**Your goal**
Exactly as written, print every line of the listing below and omit its pictures.

**Data for this task**
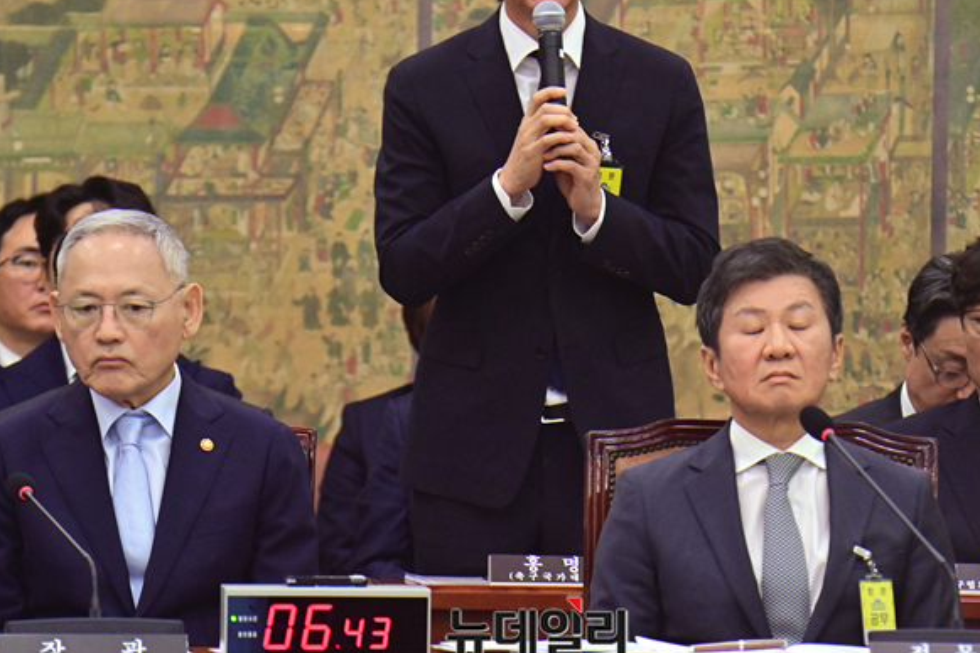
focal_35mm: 372
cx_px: 535
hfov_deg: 5.5
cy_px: 242
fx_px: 10123
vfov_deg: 3.7
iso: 6400
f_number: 7.1
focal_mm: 270
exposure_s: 1/250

**Expected answer**
focal_35mm: 372
cx_px: 535
hfov_deg: 5.5
cy_px: 242
fx_px: 10123
vfov_deg: 3.7
iso: 6400
f_number: 7.1
focal_mm: 270
exposure_s: 1/250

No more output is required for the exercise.